Dal 7 aprile è nelle sale Vetro, l’opera prima di Domenico Croce, un thriller mentale e claustrofobico che ha come protagonisti Carolina Re, Tommaso Ragno e Marouane Zotti.
Il film
Lei (Carolina Re) è una ragazza che da un tempo indefinito non esce dalla propria stanza. Vive con il suo cane e con suo padre (Tommaso Ragno), al quale però non è concesso di varcare la soglia della sua stanza. La rigida routine che scandisce le sue giornate viene interrotta quando, osservando dalla finestra, si convince che nel palazzo di fronte una donna sia tenuta segregata, e inizia così a combattere tra il desiderio di salvarla e l’impossibilità di uscire dalla propria prigione. Durante la sua indagine conosce un ragazzo più grande (Marouane Zotti) con il quale inizia una relazione on-line, fatta di chat e videochiamate, e che sarà suo complice nel capire cosa stia succedendo realmente nel palazzo di fronte. Ma dietro un vetro non tutto è davvero come appare.
Domenico Croce racconta…
“Vetro è un racconto sulla capacità di restare aggrappati a se stessi quando gli affetti intorno scarseggiano. Per questo motivo ho deciso che il punto di vista migliore sarebbe stato quello della “forza interiore” della protagonista: come un personaggio invisibile a volte alleato, altre distratto, che osserva silenziosamente ogni suo movimento e spesso si mette in gioco per lei. Si tratta di un film di genere, tuttavia l’embrione narrativo si prestava anche a innumerevoli soluzioni sperimentali. Dunque, sin da subito è stato chiaro che il film reclamasse un “mondo” all’interno del quale esistere”.

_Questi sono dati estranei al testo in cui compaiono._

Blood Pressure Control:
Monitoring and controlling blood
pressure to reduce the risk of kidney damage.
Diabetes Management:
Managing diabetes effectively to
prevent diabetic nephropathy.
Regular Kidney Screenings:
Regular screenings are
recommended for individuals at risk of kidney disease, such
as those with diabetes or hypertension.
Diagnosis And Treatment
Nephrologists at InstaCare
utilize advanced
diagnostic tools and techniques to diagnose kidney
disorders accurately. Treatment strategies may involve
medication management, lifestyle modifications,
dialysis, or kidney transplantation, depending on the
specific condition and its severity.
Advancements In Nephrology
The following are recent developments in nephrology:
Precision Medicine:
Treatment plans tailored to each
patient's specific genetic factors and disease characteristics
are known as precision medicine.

“Carolina Re è la Prima Cittadina di questo mondo e la sua scelta ha contribuito enormemente alla nascita dell’ambiente intorno a lei. La sua energia espressiva, insieme a una sana dose d’imperscrutabilità, mi hanno progressivamente convinto su un uso sovversivo dei colori, nascondendo dietro la loro vividezza misteri e realtà tutt’altro che rilassanti. Ho quindi iniziato a raccogliere tutte le suggestioni che mi riportassero a un’idea di trasfigurazione (trasparenze, riflessioni, esistenza del doppio ecc.) e le ho filtrate attraverso le regole del thriller psicologico”.
“Il procedimento è stato laborioso, ma questo continuo confronto con il genere a cui il film appartiene, incentivato dalle intuizioni e dal gusto dei collaboratori, insieme al lavoro che la stessa attrice ha restituito sul set, sono i principali attori che hanno portato alla creazione del “mondo” che vedete nel film. Il ritmo stesso è in qualche modo sovversivo e contribuisce a creare sensazioni di spaesamento e continua scoperta, collaterali a quella della protagonista. Il sound design e la musica, infine, non sono altro che la voce di quella stessa “forza interiore”: fenomeni come quello degli hikikomori si nutrono di oscurità e in queste realtà senza luce spesso il suono (anche il più semplice, come una voce umana) e la musica sono le uniche armi con cui difendersi“.
“Tutto ciò porta all’incontrastata importanza del fuoricampo, che ho deciso letteralmente di filmare (un po’ come si fa nei cartoni animati, inquadrando il vuoto) per renderlo plasmabile e continuamente altalenante, tra un senso di nostalgia e ostilità. Naturalmente il cinema hitchcockiano, e la sua logica, insieme al gusto sensoriale del cinema giapponese e sudcoreano sono tra gli ingredienti più importanti del film, ma in Vetro ho sentito la possibilità di mixare e esplorare molto. Ho seguito il mio istinto restando sempre aggrappato alla mia unica bussola: la storia che Lei mi stava silenziosamente raccontando“.